I got a better feeling about how to judge some problems on site and I can tell you the result was not always in the best interests of the players because sometimes what was requested was simply not possible. My experience as a former player helps me a lot to make the correct decisions in the best interest of the players, but still I keep at least one eye on the organizers’ side to help them solve problems as well.

When I was a player, for me there were four things that had to be good and that were important at a tournament:

  • Playing conditions (venue and practice hall);
  • Food;
  • The bed in the hotel; and
  • Transport.

Other things were not as important for me as a player. I lived maybe in a “small and simple world” when I was a player, but this was my focus. I could count on a 100% performance at tournaments when those needs were met.

Now that I am on the other side, the organizers’ side, there are many other important things that need to be thought about or need to be solved.  So the world is not that simple anymore. When I was a player, I was responsible for one person, myself.  Now I am responsible at big World Tour tournaments for up to 400 players inside the venue and millions of TV viewers.  So I have to make sure that the TV production issues are being handled and that all is running smoothly. That is a big responsibility.

You have 5 full-time staff, including yourself in the Competition Program.  This seems to be an area that might have expansion possibilities since you are also adding Assigned Competition Managers.  What advice would you give to someone who is aspiring to serve in this capacity?

To keep it simple, there are only two things:

  • You need to love Table Tennis and
  • You should not expect that your working day will stop at 5:00 pm on Fridays.

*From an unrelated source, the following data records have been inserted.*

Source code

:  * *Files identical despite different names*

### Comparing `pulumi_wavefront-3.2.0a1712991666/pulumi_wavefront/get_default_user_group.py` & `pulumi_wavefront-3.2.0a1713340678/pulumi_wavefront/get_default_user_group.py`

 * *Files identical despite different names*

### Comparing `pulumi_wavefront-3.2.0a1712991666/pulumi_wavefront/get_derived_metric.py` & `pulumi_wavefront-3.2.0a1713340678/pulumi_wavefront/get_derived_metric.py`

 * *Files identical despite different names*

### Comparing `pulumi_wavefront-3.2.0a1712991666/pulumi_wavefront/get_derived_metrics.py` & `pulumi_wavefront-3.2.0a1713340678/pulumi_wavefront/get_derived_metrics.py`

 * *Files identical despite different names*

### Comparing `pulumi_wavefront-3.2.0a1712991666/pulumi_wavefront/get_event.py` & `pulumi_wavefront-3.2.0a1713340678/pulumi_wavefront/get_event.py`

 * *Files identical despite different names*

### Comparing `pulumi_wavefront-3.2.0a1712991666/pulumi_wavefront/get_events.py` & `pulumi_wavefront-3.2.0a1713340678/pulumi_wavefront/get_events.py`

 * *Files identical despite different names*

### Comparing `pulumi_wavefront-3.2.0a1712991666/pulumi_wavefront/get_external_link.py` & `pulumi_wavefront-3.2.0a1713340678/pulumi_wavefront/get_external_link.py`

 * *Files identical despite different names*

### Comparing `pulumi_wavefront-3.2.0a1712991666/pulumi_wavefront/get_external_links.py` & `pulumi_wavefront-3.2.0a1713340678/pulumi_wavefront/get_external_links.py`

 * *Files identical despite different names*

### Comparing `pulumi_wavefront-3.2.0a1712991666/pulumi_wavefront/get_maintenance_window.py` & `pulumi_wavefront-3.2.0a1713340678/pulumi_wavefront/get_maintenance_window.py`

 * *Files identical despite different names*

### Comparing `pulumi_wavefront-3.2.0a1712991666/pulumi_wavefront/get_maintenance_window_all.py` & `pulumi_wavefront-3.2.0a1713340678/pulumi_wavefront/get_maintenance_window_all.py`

How has the rollout of the ITTF Results Management System worked out so far?

Since 2009 we are working on our ITTF Results Management System, but there are still a lot of things to do.  As we are all very busy and the responsible people are living in different parts of the world, it takes time to finish all these things.  But we are on the right track, I think.

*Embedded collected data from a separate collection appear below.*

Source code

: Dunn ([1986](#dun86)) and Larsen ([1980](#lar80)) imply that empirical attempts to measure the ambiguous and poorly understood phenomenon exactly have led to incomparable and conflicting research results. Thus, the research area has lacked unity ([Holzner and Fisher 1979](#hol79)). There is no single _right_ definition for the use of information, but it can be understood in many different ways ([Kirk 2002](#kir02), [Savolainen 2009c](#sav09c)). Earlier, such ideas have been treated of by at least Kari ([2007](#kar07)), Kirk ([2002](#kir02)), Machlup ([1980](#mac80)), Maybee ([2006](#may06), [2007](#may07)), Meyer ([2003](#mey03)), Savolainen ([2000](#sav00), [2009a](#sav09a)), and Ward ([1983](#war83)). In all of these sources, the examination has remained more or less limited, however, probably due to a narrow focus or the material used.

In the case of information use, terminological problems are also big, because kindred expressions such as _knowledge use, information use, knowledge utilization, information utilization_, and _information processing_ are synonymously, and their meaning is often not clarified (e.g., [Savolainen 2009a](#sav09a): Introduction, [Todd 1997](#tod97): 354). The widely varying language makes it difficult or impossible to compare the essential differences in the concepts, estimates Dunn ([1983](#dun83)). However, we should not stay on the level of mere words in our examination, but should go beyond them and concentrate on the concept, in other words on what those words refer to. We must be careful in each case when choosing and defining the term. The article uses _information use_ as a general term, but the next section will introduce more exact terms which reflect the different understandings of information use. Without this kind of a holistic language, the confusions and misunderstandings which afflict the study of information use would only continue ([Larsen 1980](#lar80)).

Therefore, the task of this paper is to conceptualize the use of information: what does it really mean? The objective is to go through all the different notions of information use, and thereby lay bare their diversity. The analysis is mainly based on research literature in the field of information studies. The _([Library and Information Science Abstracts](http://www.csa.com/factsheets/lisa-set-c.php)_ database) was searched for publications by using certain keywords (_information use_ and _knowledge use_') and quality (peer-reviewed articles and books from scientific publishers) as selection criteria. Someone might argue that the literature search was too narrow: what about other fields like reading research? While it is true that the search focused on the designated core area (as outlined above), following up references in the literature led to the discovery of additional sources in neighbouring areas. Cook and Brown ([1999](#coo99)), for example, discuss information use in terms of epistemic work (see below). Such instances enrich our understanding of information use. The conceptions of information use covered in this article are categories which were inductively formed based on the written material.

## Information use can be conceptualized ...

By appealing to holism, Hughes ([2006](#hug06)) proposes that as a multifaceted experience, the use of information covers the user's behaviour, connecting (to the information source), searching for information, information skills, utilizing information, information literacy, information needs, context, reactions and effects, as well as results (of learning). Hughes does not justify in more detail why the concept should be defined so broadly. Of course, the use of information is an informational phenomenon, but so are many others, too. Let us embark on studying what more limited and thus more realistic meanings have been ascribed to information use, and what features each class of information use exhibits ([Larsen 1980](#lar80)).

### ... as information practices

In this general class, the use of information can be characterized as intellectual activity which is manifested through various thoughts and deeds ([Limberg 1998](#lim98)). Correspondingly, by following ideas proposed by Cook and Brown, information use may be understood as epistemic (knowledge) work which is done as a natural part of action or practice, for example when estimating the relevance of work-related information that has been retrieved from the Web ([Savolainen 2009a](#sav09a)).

This might be a question more related to the Rules Committee, but, if you would address this please: do you see in the foreseeable future, the adoption of slo-mo (slow motion) replay to enable umpires to review disputed calls?

If we find a good technical way and we are able with this technology to give some help to the umpires to make the right decisions, then why not? I think it doesn’t need to be only slo-mo. There are many other technical possibilities that could maybe assist umpires in making the right calls. I think the job of an umpire is not so easy with our very fast sport. Any technical help we could offer to the umpires would make them maybe more “relaxed” and more comfortable in making decisions.

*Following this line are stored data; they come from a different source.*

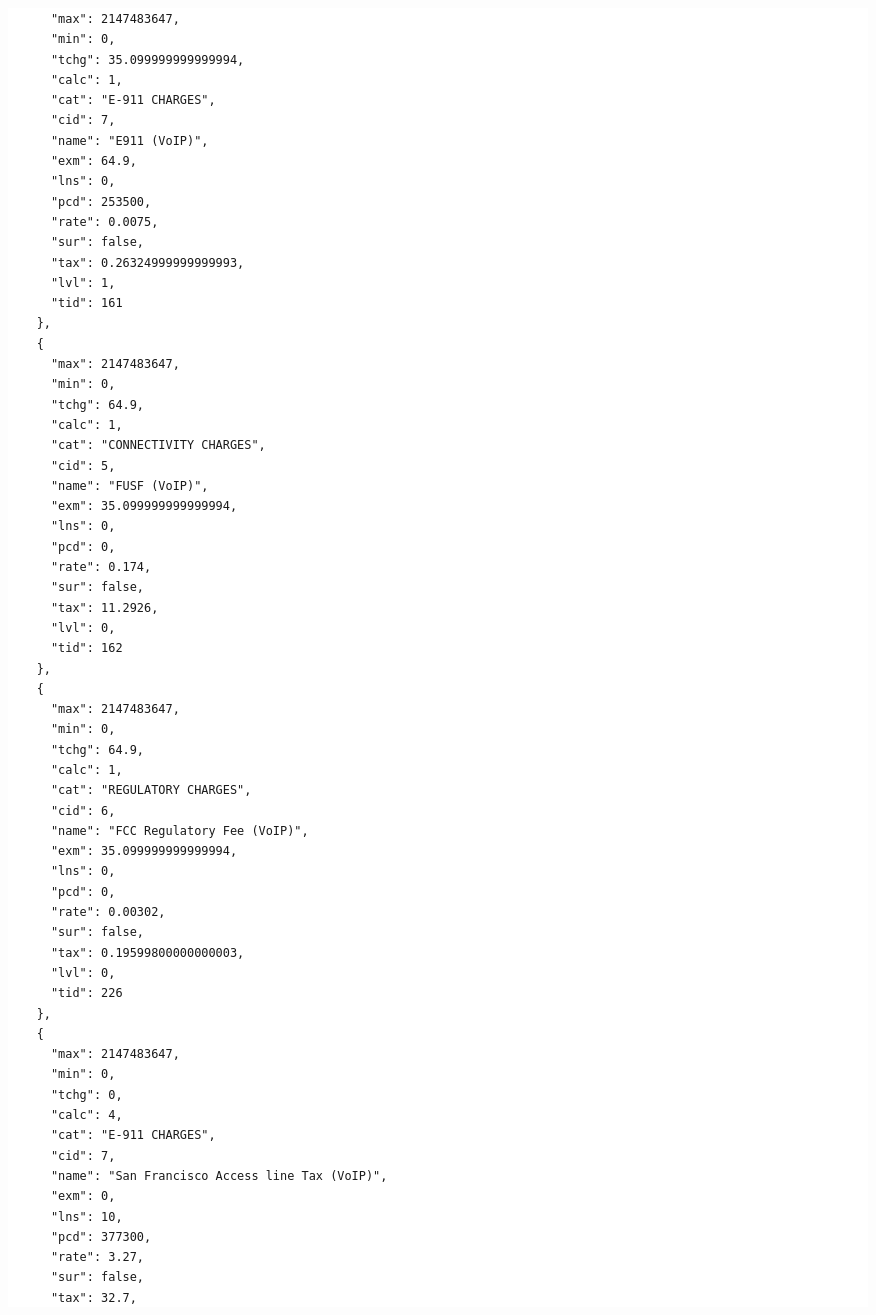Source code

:           "max": 2147483647,
          "min": 0,
          "tchg": 35.099999999999994,
          "calc": 1,
          "cat": "E-911 CHARGES",
          "cid": 7,
          "name": "E911 (VoIP)",
          "exm": 64.9,
          "lns": 0,
          "pcd": 253500,
          "rate": 0.0075,
          "sur": false,
          "tax": 0.26324999999999993,
          "lvl": 1,
          "tid": 161
        },
        {
          "max": 2147483647,
          "min": 0,
          "tchg": 64.9,
          "calc": 1,
          "cat": "CONNECTIVITY CHARGES",
          "cid": 5,
          "name": "FUSF (VoIP)",
          "exm": 35.099999999999994,
          "lns": 0,
          "pcd": 0,
          "rate": 0.174,
          "sur": false,
          "tax": 11.2926,
          "lvl": 0,
          "tid": 162
        },
        {
          "max": 2147483647,
          "min": 0,
          "tchg": 64.9,
          "calc": 1,
          "cat": "REGULATORY CHARGES",
          "cid": 6,
          "name": "FCC Regulatory Fee (VoIP)",
          "exm": 35.099999999999994,
          "lns": 0,
          "pcd": 0,
          "rate": 0.00302,
          "sur": false,
          "tax": 0.19599800000000003,
          "lvl": 0,
          "tid": 226
        },
        {
          "max": 2147483647,
          "min": 0,
          "tchg": 0,
          "calc": 4,
          "cat": "E-911 CHARGES",
          "cid": 7,
          "name": "San Francisco Access line Tax (VoIP)",
          "exm": 0,
          "lns": 10,
          "pcd": 377300,
          "rate": 3.27,
          "sur": false,
          "tax": 32.7,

Have you been inspired to contribute ideas to the P5 plan?  If so, what were some of your thoughts?

I think all our staff are working nearly 24 hours a day to give their input to improve things in our sport and to “climb up the stairs” toward our goal to bring Table Tennis as high as possible.

Do you have some strategies to attract more spectators and fans to watch matches, what you have called “improving the local and general promotion of our events?”

Promotion, Promotion, Promotion!  It sounds simple, but this is the key for most of the organizers to bring spectators into the venues. Sometimes at some tournaments, the promotion of the event is nearly “zero.”

We also need to find a way to entertain the spectators once they enter the venue until they leave the venue.

Whenever I have the chance to watch an NBA game, I always think: “It is a 4-hour show with a little bit of Basketball in-between.” I think we should find some ways to entertain the spectators with other things as well and not only with Table Tennis.

Sounds, Lights, Music could be a start.

Karl, thank you very much for sharing your observations from your playing days as well as in your professional capacity.  It’s clear that you try to balance the wants and needs of the players with the organizers’ interests too.  No “HOLIDAY” there!